Another legal line of attack that practitioners should explore is non-delegation doctrine.  In Association of American Railroads v. USDOT, the court held that agencies may not delegate rulemaking authority to private interests.  The delegation at issue in that case was overt, but the non-delegation doctrine should equally apply to covert delegations of rulemaking authority.  There is no substantive difference between an agency telling a company or industry to write a rule for it and an agency telling a company or industry that it will write whatever rule the company or industry wants.

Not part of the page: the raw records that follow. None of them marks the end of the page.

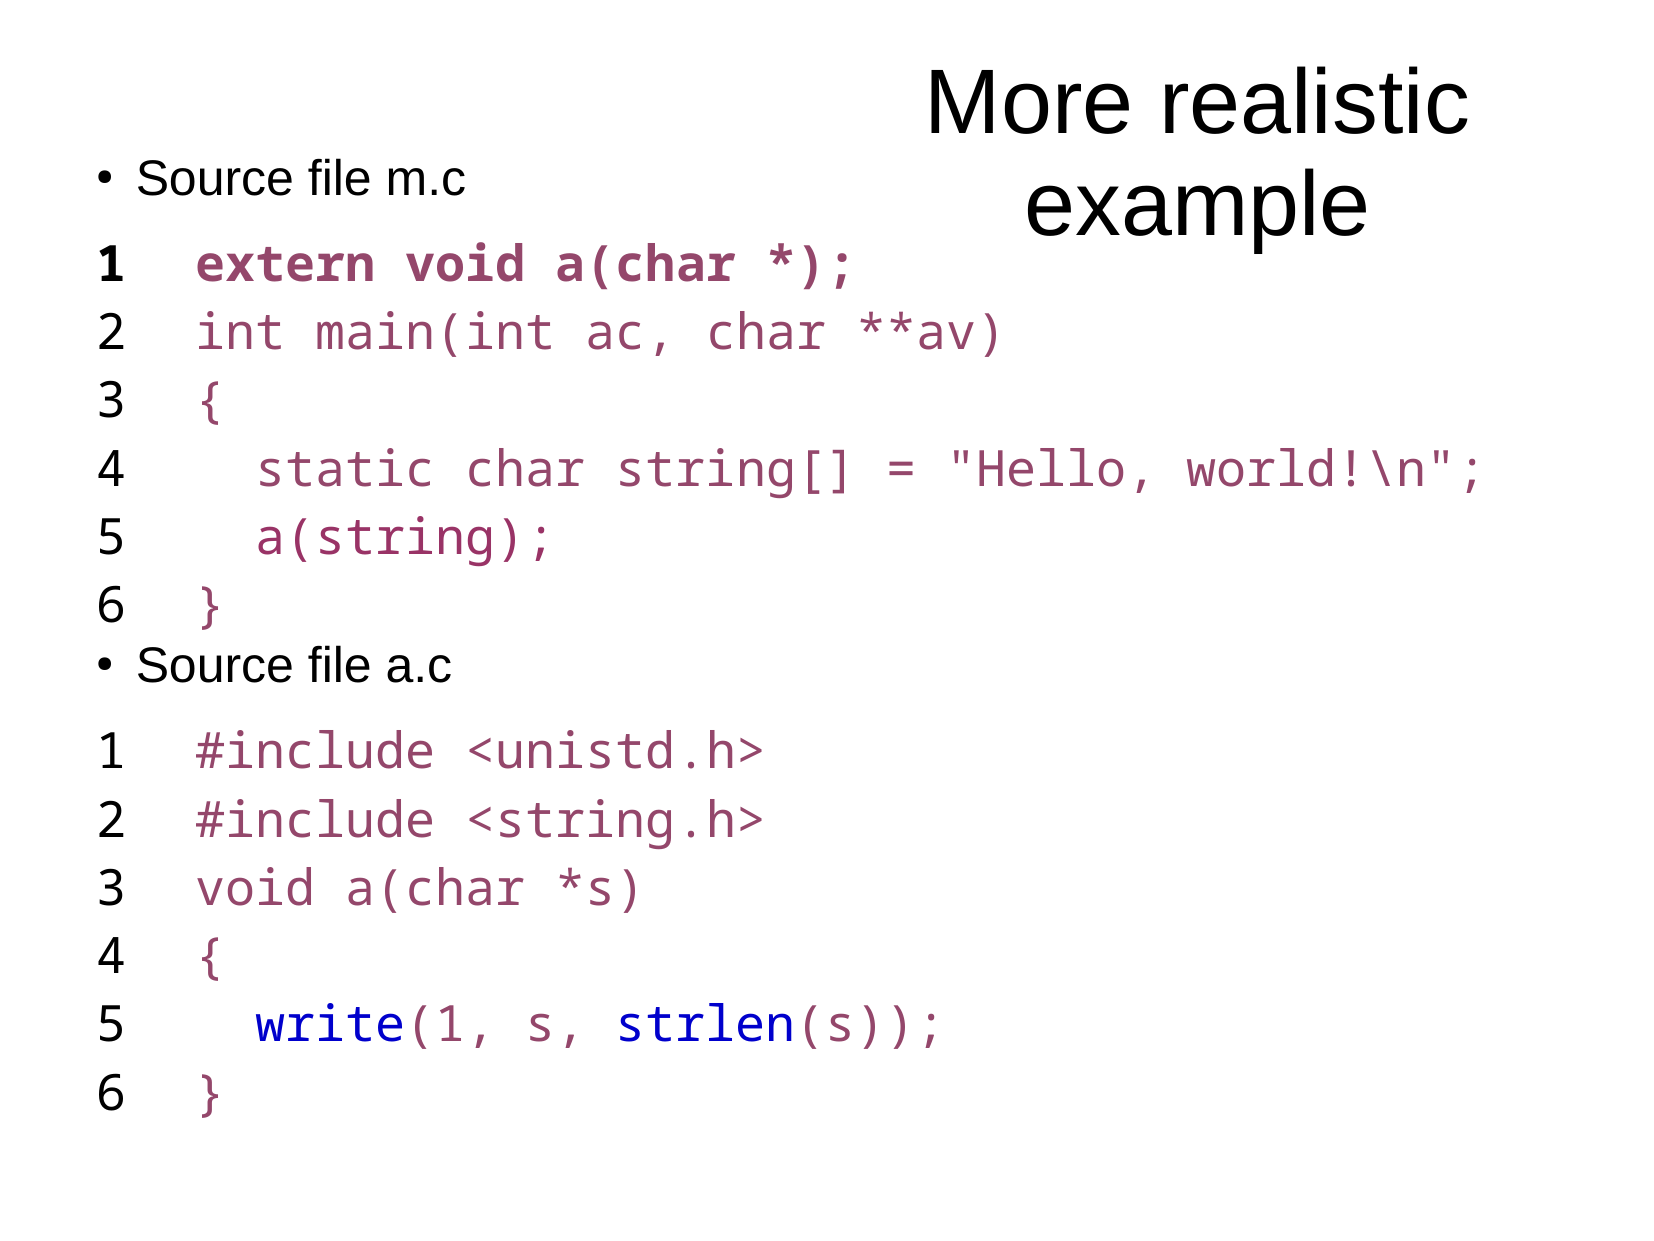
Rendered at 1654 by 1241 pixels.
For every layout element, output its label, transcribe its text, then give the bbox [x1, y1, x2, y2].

list Source file m.c extern void a(char *); int main(int ac, char **av) { static char string[] = "Hello, world!\n"; a(string); } Source file a.c #include <unistd.h> #include <string.h> void a(char *s) { write(1, s, strlen(s)); } [82, 150, 1571, 1126]
title More realistic example [825, 49, 1571, 150]
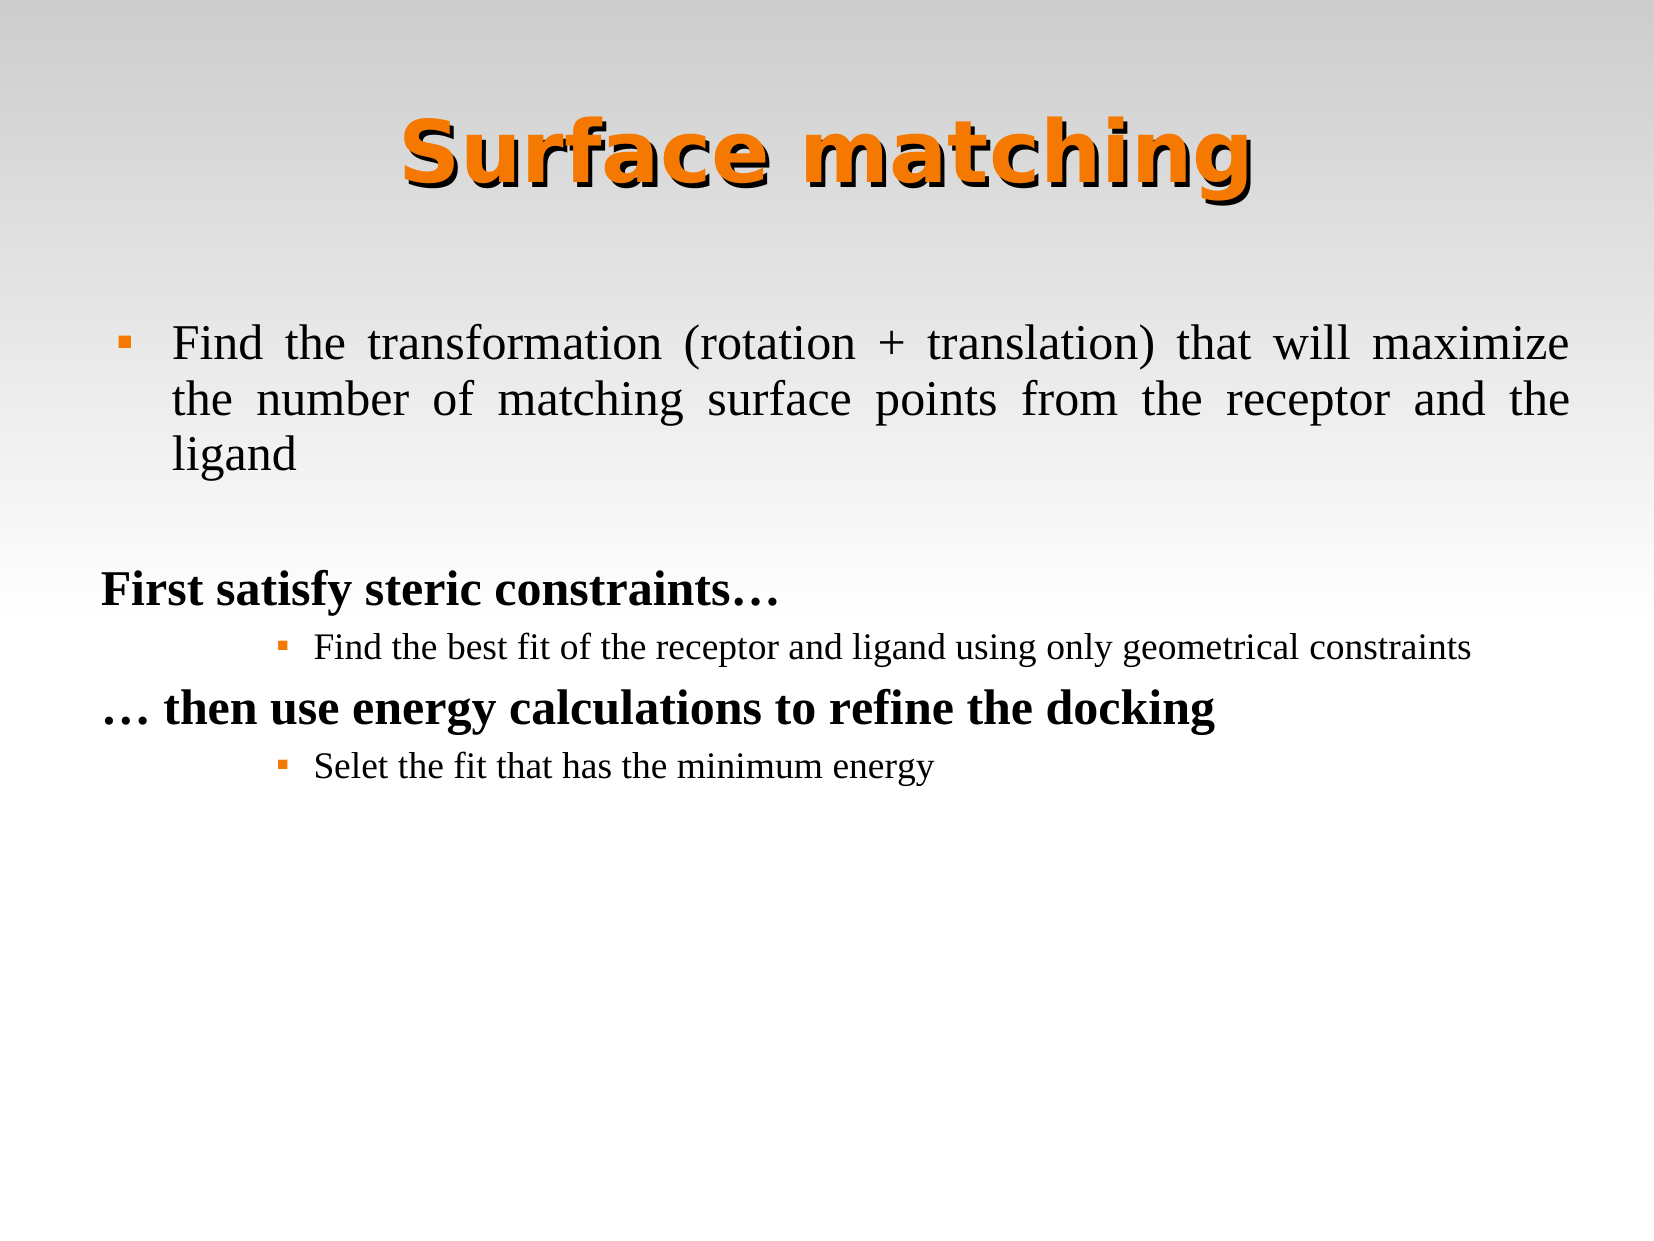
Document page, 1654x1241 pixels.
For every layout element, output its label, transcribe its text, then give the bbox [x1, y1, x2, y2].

title Surface matching [82, 49, 1571, 257]
list Find the transformation (rotation + translation) that will maximize the number of matching surface points from the receptor and the ligand First satisfy steric constraints… Find the best fit of the receptor and ligand using only geometrical constraints … then use energy calculations to refine the docking Selet the fit that has the minimum energy [86, 307, 1587, 1146]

Administrative law is facing a test during the Trump administration.  Usually, courts give significant deference to regulators who are presumed to have scientific and technical expertise that Congress and the courts lack.  But challengers can attack that deference when the agency decision is the product not of expertise, but of industry-generated talking points laundered through a captured administrative process.

As a United States Senator, I am confronted on an almost daily basis by the overpowering influence of special interests in Congress and in the executive agencies we oversee.  When industry co-opts its regulator, it falls to the courts, and the lawyers who challenge agency decisions, to protect the public interest and the rule of law.  Courts may be our theoretically apolitical branch of government, but that does not mean they should be blind to the special interest influences distorting government actions that come before them.  Traditional notions of judicial deference to agency decision-making may have to be reversed where there is evidence of regulatory capture, in order to protect rule of law from private influence.  We unfortunately live in a time of widespread regulatory capture.  We should not pretend otherwise.  We should fight hard to protect fact-based, expert, dispassionate government decision-making.

Sheldon Whitehouse is the United States Senator from Rhode Island.  A more detailed look at his views on regulatory capture and the administrative process can be found in his comment letter on EPA’s proposed rule to replace the Clean Power Plan, available here.  

 

[1] Lindsey Dillon, et al., “The Environmental Protection Agency in the Early Trump Administration: Prelude to Regulatory Capture,” American Journal of Public Health (April 2018), https://ajph.aphapublications.org/doi/10.2105/AJPH.2018.304360

[2] Greater Boston Television Corp. v. FCC, 444 F.2d 841 (D.C. Cir. 1970)

[3] National Resources Defense Council v. SEC, 606 F.2d 1031 (D.C. Cir. 1979)

[4] United Church of Christ v. FCC, 707 F.2d 1413 (D.C. Cir. 1983)

[5] FCC v. Fox Television Stations, 566 U.S. 502, 515 – 16 (2009)

[6] Id. at 537 (Kennedy, J., concurring).

[7] Motor Vehicle Manufacturers Assn. v. State Farm Mutual Automobile Ins. Co., 463 US 29, 43 (1983) quoting Burlington Truck Lines, Inc. v. United States, 371 U. S. 156168 (1962).

[8] Association of National Advertisers v. FTC, 627 F.2d 1151, 1174 (D.C. Cir. 1979); see also Lead Industries Association v. EPA, 647 F.2d 1130 (D.C. Cir. 1980)

[9] Ass’n of Nat’l Advertisers, Inc., 627 F.2d at 1170.